Why capturing from status 1 saves three times the time
The observation is mechanical. Capturing as you go, status by status, takes a cumulative 45 to 60 minutes per reference over the six-to-twelve months of the project. Retroactive capture at status 3, six months after delivery, takes 180 to 240 minutes — without the same quality guarantees.
Three reasons for that ratio.
The context is still top of mind. At status 1, the rep knows the client, the need, the key figures. At status 2, the project lead has the technical context in hand. At status 3 without prior capture, everything has to be reconstructed — that means digging through reports, emails, end-of-project slides, and rephrasing what was said out loud in meetings with no written trace.
Qualitative signals can’t be reconstructed. The quote the client said at closing, the remark that pivoted the project at week four, the technical trade-off that saved two months of delay — all this information exists at the moment it happens. Capturing as you go keeps it. Capturing afterward loses it.
The cognitive load is spread out. Five minutes a week for six months tires no one. Three hours of focused writing six months after delivery, imposed on a project lead already on their next project, is psychologically very different. The first regime holds. The second gets postponed indefinitely.
→ For the full method on structuring a living reference library, download the Showy white paper — six steps you can apply separately, designed to reinforce each other.
When to retire a reference from the library
Not every reference is meant to stay active forever. Three situations justify archiving — not deletion.
The client has explicitly revoked their distribution consent.
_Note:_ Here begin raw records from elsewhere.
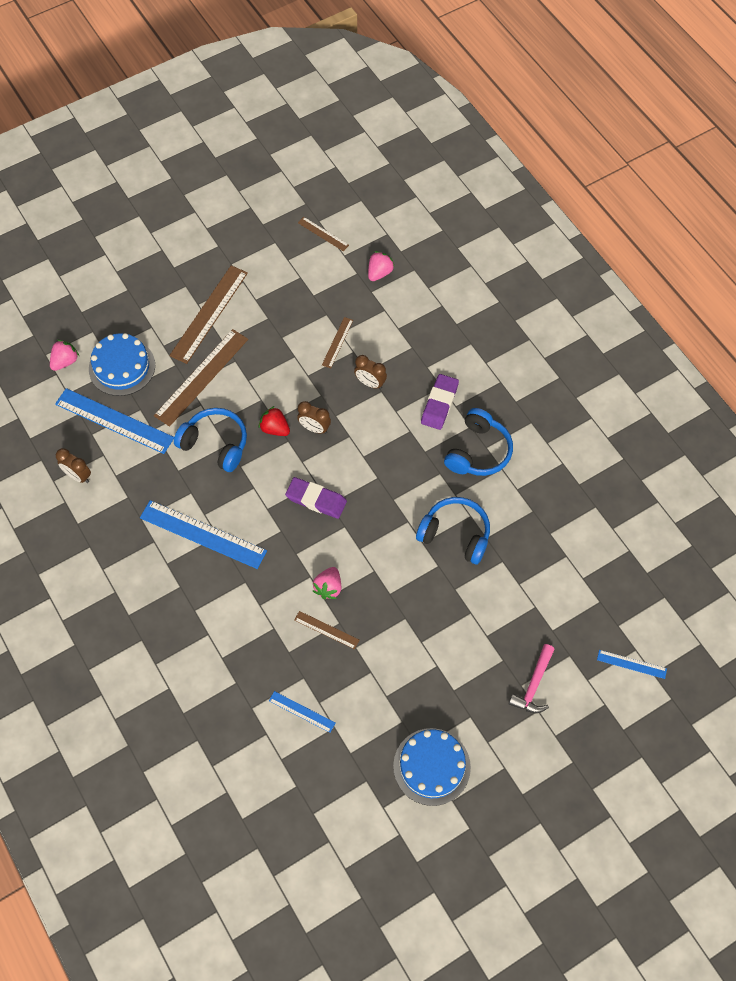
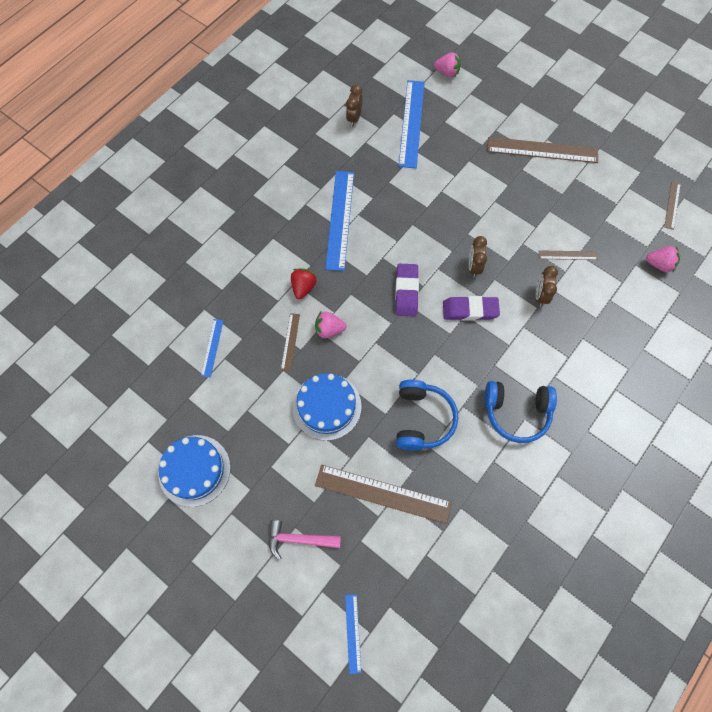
camera: 70 degrees right, 5 degrees up
blue cake [89,333,155,396] -> blue cake moved to [293,373,362,441]
brown ruler [154,329,248,427] -> brown ruler moved to [315,465,452,524]
blue headphones [174,408,247,472] -> none
red strawberry [259,406,290,436] -> red strawberry moved to [291,269,317,299]
purple eraser [421,374,459,430] -> purple eraser moved to [443,296,500,321]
A request that must be honored immediately: pulling public content, making the record private, keeping it only for internal history.
The reference has become technologically obsolete. A legacy-system migration done in 2014 has no sales value in 2026 — the technical and regulatory conditions have changed. Keep it internally, remove it from proposal and public distribution.
The reference is about an activity you no longer sell. You pivoted, you dropped a service line. The matching projects no longer serve the current sales argument. Archive and possibly migrate to a “historical” status.
Archiving isn’t deletion. It’s a status change. The data stays, accessible for audit, internal history, analysis of what you’ve sold over five years. It just no longer surfaces in everyday sales searches.
FAQ
Why four statuses and not three or five?
Four is the observed number that covers all needs without overloading. Three statuses (initiated, delivered, archived) leave a gap between signature and closing that’s precisely the period when narrative material is best captured. Five statuses add a granularity with no measurable benefit.
Does marketing have to approve every status change?
No. Statuses 1, 2, and 4 are managed autonomously by the natural contributors (rep, project lead, library owner). Only the switch to “externally publishable” — a sub-status of 3 — requires explicit marketing approval, with formal client consent.
What if public-distribution consent is never obtained?
The record stays “shareable in a confidential proposal” without switching to external. This is common and perfectly acceptable — most references in a library never become public. The internal use value is more than enough to justify maintenance.
How do you handle a reference whose client goes into a dispute?
Switch immediately to “internal only” until resolution. No external distribution, no proposal mention. If the dispute resolves favorably, return to the prior status. If the relationship degrades for good, archive.
How long does a reference stay relevant?
It varies by industry. In stable sectors (industry, retail), a reference stays relevant five to seven years. In technologically changing sectors (cloud, AI, data), three to four years max. Beyond that, the technical context has shifted so much that the reference becomes a point of history rather than an active sales argument.